* INSTRUCTIONS FOR THE TASK:
Your task is to repeat the records exactly from the line containing "kaisevan tärkeitä verkkosivuston" onward, through the final line.

* MATERIAL SHOWN:
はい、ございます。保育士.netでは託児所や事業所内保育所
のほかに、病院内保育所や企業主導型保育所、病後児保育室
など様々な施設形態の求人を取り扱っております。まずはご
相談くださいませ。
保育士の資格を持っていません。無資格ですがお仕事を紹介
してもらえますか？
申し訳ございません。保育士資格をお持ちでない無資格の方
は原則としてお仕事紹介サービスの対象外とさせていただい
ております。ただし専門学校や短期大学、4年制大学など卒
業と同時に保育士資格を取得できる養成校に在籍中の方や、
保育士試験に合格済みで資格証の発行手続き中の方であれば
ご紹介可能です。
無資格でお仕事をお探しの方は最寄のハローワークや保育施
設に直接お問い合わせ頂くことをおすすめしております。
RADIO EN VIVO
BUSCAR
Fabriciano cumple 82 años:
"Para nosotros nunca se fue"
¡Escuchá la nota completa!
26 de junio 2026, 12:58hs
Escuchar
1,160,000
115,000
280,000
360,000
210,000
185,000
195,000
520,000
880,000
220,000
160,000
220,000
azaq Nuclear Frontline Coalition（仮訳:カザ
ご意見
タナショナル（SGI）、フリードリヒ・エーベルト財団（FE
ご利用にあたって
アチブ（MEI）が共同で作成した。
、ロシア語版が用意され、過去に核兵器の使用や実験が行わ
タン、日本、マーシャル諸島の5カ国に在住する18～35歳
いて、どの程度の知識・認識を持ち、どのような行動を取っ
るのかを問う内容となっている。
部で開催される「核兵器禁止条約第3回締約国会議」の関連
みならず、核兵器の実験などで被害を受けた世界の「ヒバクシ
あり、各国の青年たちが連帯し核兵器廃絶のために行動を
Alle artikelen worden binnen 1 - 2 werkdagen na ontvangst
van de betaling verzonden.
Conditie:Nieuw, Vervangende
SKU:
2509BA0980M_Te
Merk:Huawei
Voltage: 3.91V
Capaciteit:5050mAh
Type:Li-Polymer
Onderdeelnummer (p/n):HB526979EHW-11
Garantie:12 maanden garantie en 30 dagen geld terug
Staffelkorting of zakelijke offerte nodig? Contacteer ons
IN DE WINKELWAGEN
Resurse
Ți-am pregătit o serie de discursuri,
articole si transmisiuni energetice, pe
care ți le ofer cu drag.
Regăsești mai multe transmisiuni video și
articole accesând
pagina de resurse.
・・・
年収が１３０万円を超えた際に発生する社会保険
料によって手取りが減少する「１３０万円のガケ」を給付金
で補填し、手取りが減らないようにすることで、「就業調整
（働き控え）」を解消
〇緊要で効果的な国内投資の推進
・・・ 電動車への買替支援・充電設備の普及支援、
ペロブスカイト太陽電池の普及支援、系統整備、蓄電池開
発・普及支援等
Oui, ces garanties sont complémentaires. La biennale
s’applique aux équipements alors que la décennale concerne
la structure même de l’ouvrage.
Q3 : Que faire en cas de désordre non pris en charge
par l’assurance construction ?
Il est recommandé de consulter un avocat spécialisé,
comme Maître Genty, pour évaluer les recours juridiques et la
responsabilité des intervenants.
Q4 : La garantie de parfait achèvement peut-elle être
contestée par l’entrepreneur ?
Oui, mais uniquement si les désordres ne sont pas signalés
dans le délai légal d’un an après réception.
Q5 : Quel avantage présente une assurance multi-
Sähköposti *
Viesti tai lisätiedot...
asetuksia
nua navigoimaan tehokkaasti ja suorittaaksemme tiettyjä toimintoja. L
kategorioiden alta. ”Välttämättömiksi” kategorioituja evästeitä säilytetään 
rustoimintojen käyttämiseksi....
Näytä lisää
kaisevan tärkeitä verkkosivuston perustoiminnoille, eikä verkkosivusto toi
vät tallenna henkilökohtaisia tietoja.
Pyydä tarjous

* EXERCISE ANSWER:
kaisevan tärkeitä verkkosivuston perustoiminnoille, eikä verkkosivusto toi
vät tallenna henkilökohtaisia tietoja.
Pyydä tarjous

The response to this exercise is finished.